— begin MATERIAL FOR THIS TASK —

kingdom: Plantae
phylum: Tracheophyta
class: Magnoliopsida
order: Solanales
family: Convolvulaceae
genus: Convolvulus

— end MATERIAL FOR THIS TASK —
— begin MATERIAL FOR THIS TASK —

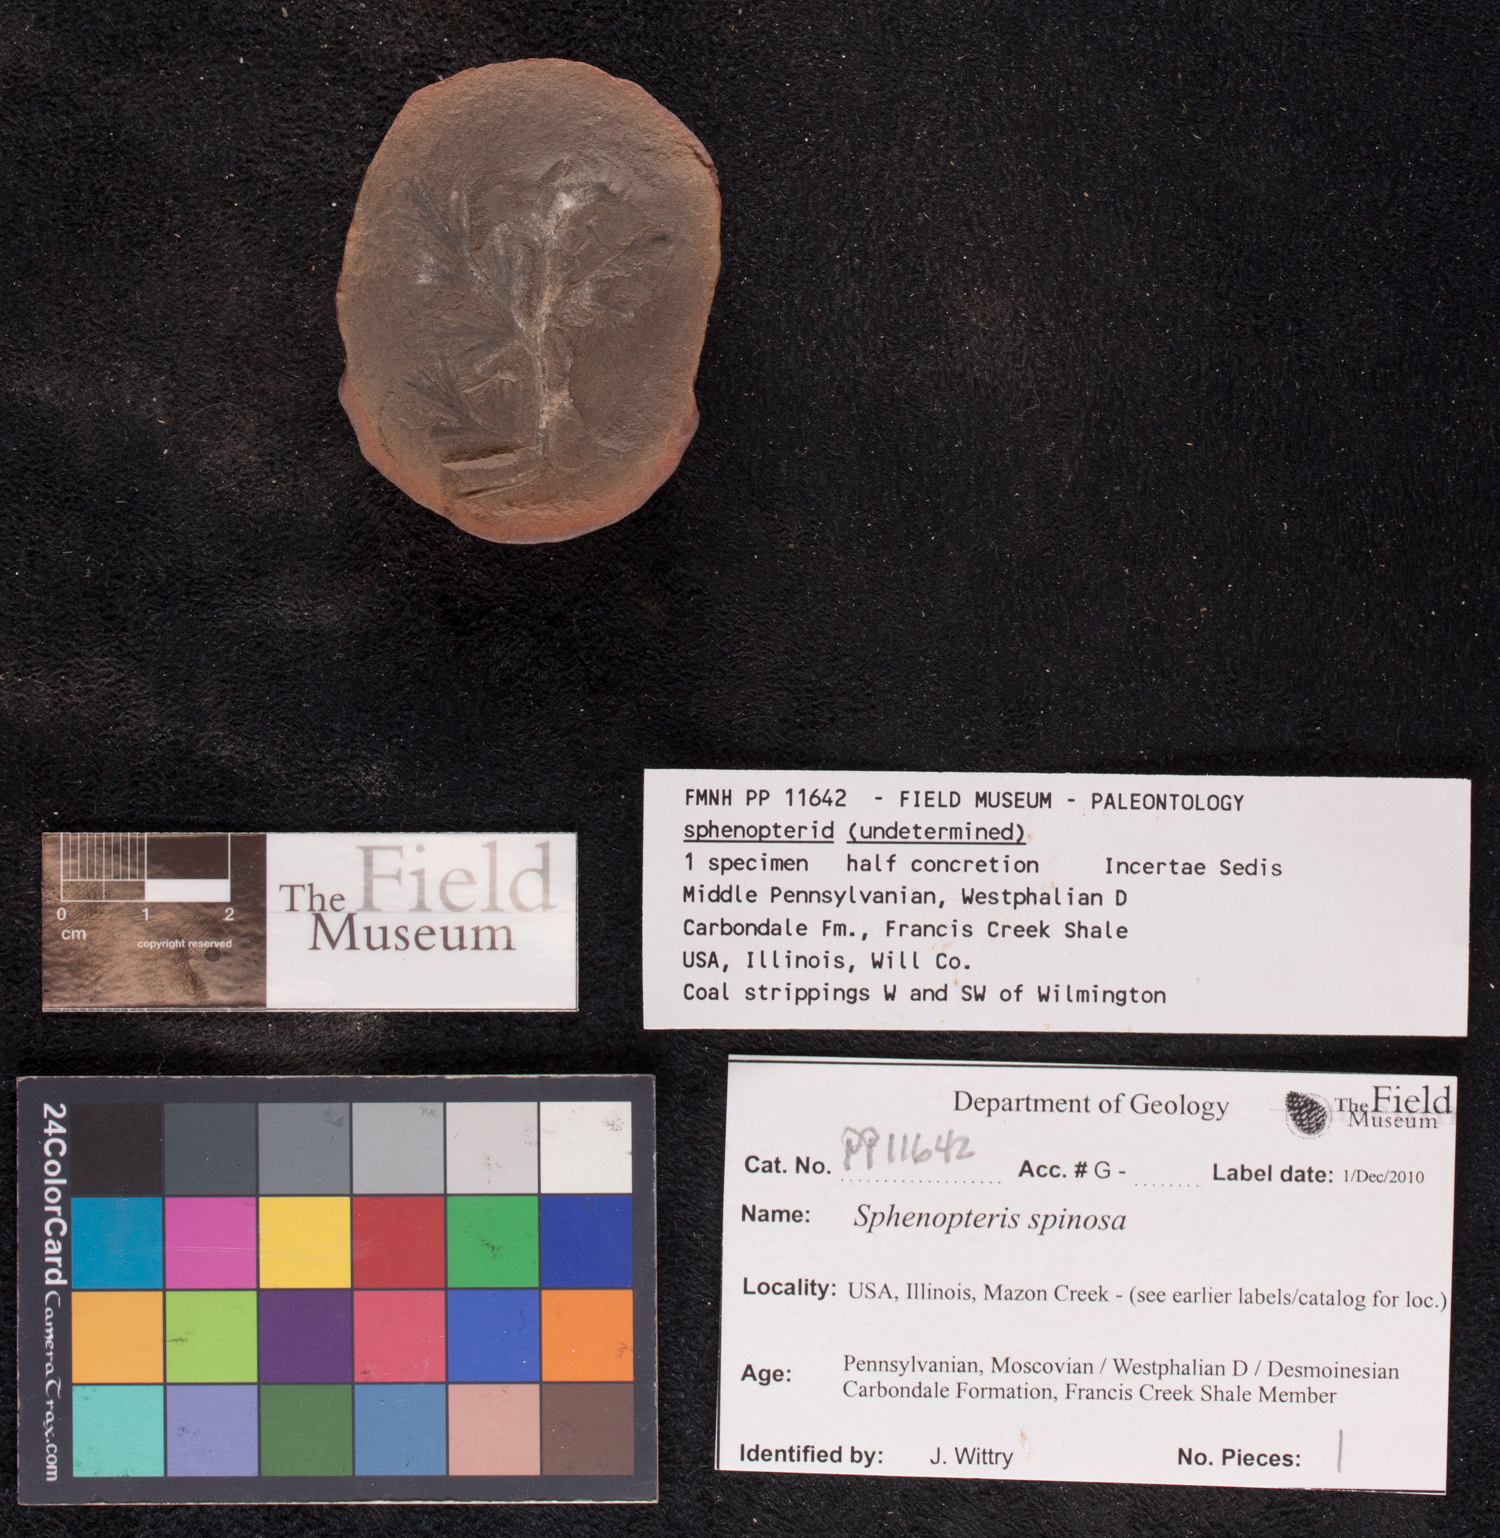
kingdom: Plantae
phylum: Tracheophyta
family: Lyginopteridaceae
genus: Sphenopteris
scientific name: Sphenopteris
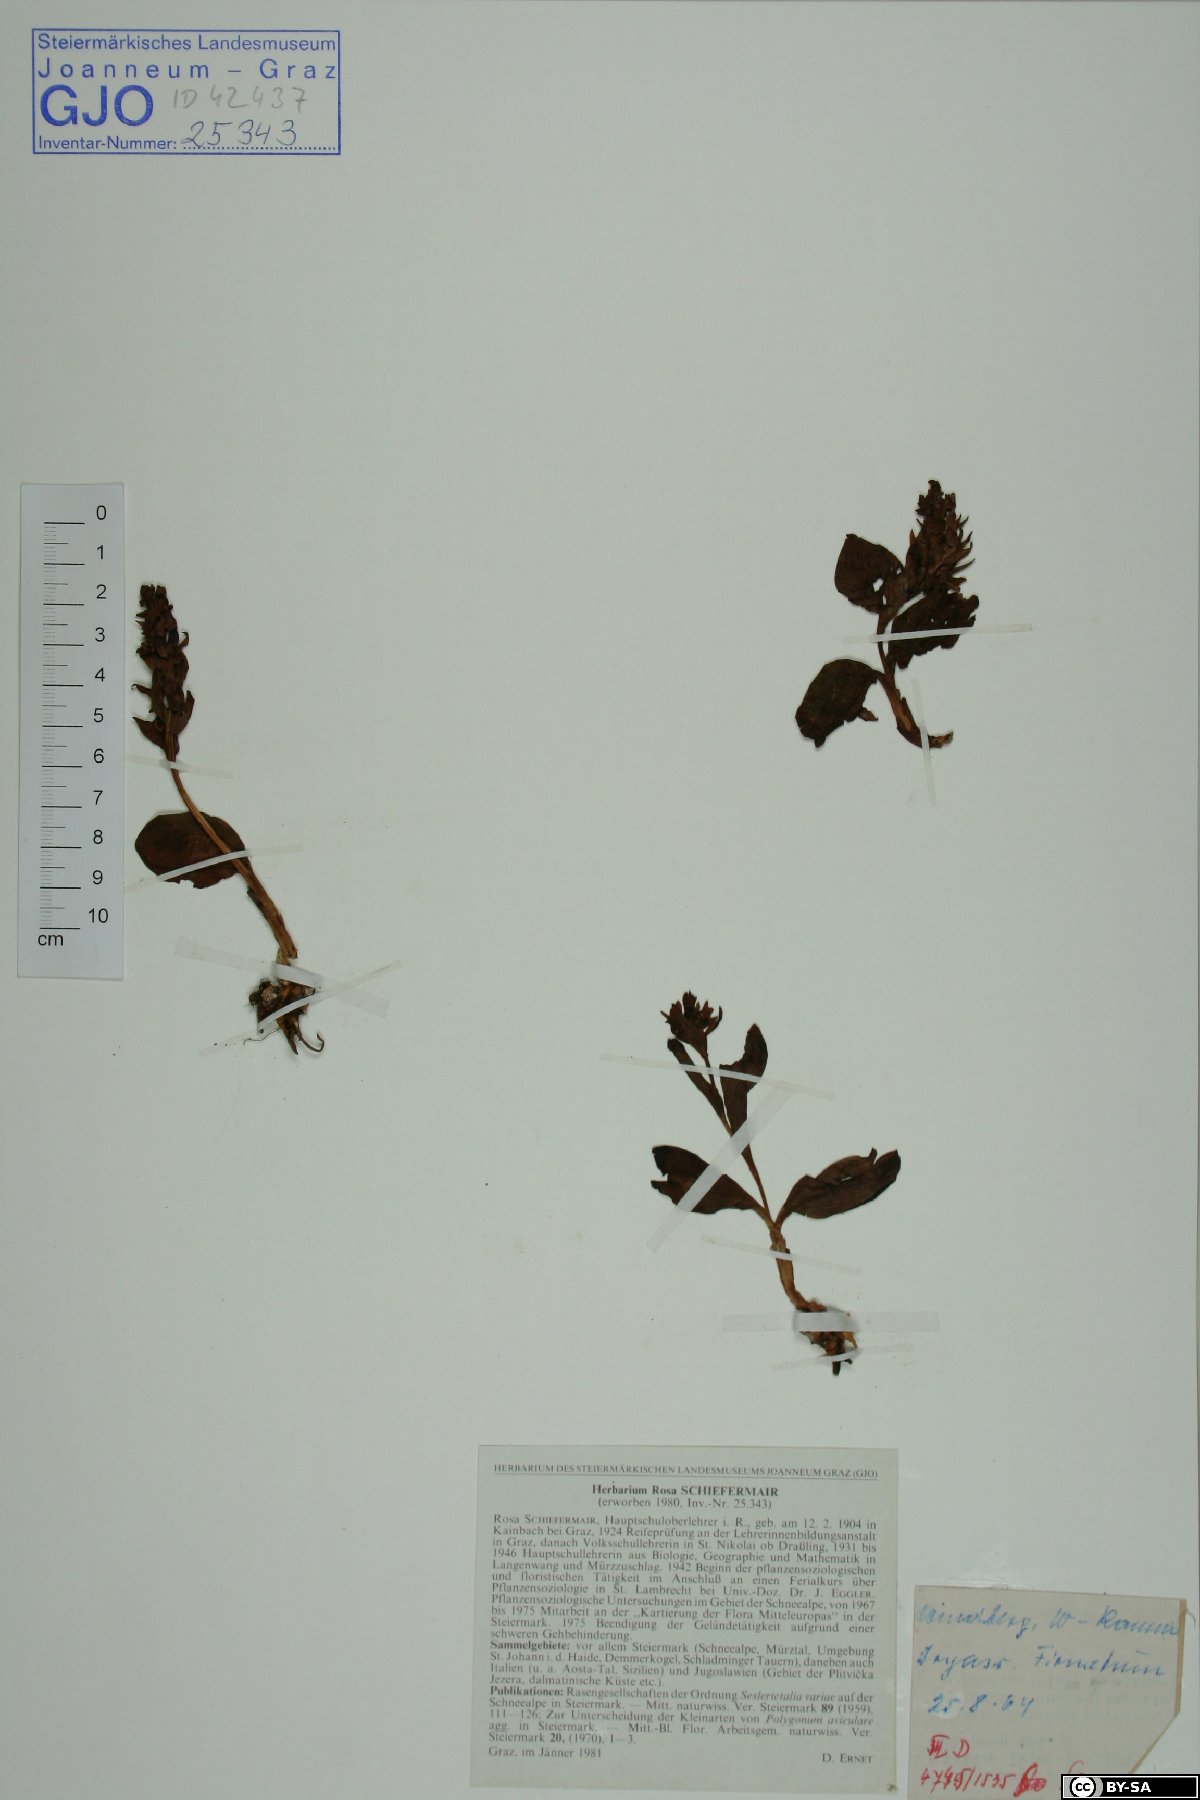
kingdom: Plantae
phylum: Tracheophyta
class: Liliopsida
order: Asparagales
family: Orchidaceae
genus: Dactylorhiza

— end MATERIAL FOR THIS TASK —
— begin MATERIAL FOR THIS TASK —

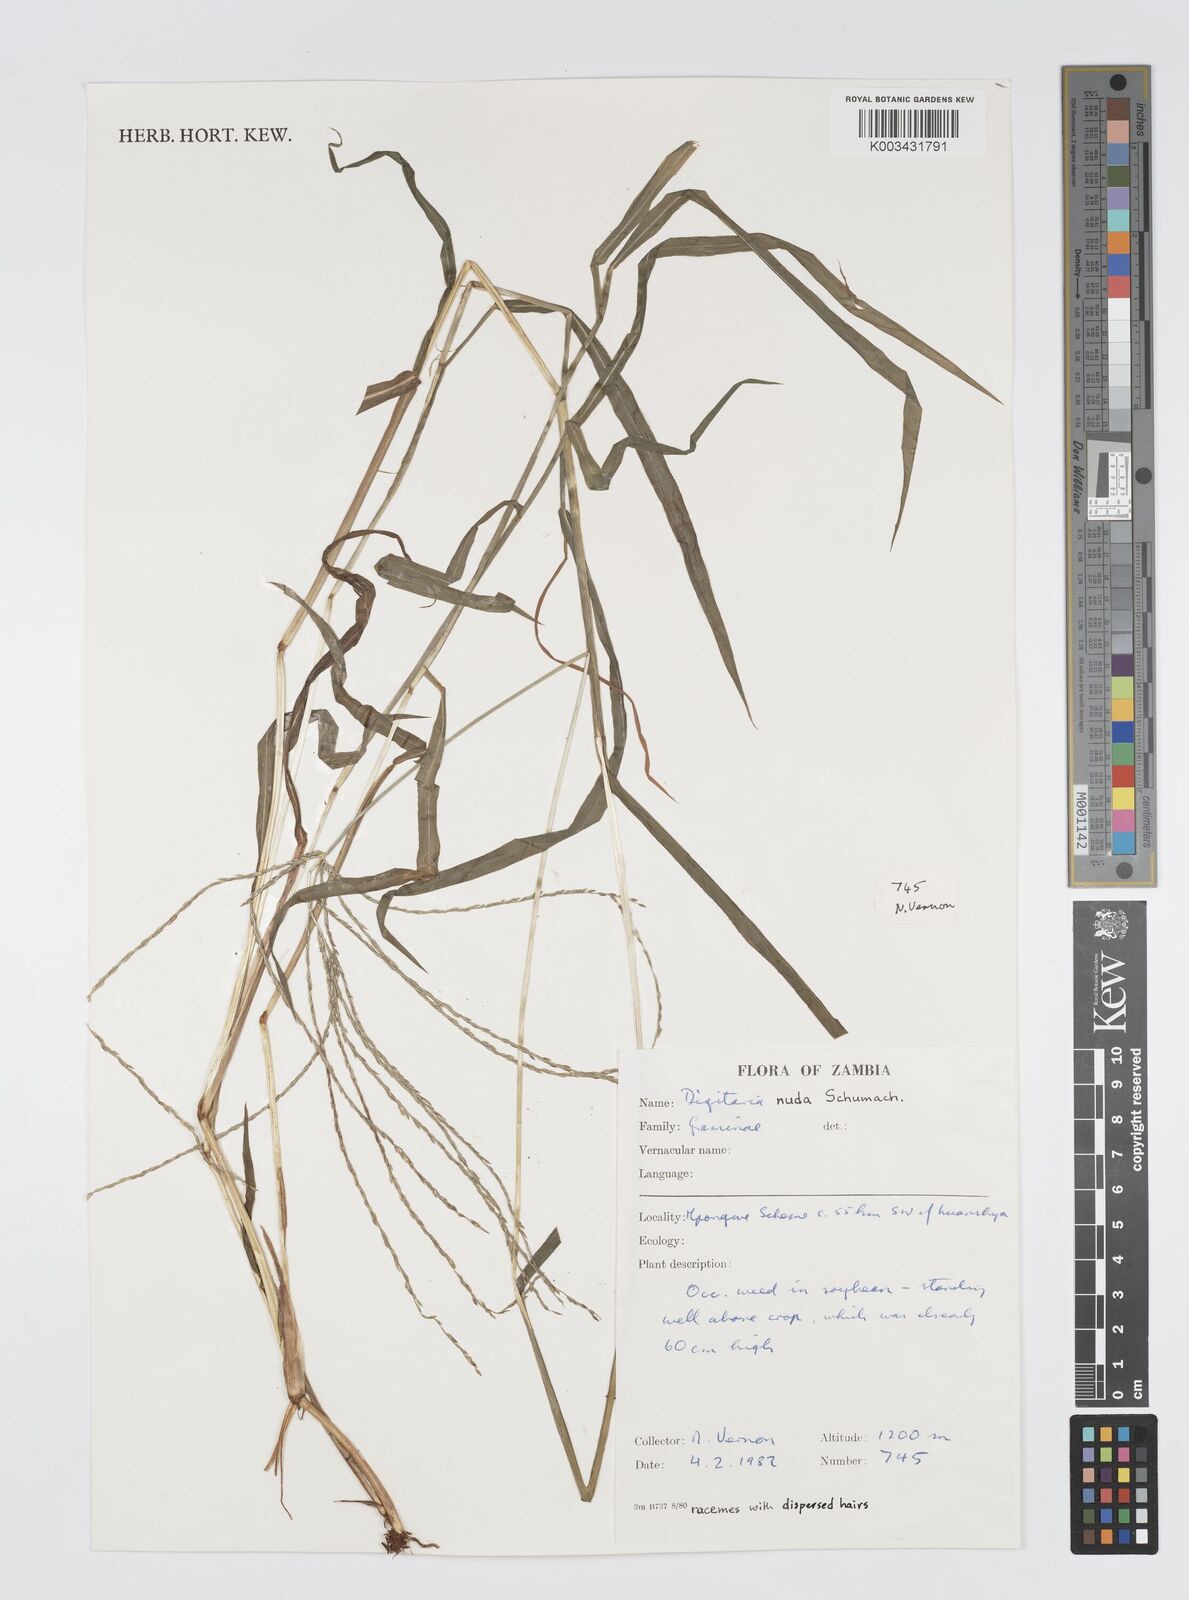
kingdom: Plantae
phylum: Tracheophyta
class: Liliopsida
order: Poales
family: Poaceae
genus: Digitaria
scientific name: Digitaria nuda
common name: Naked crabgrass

— end MATERIAL FOR THIS TASK —

AIM: Return, word for word, everything in the records from the line containing "genus: Sphenopteris" down to the line containing "family: Orchidaceae", both of those lines included. Leave out the pictures.

RIGHT ANSWER:
genus: Sphenopteris
scientific name: Sphenopteris
kingdom: Plantae
phylum: Tracheophyta
class: Liliopsida
order: Asparagales
family: Orchidaceae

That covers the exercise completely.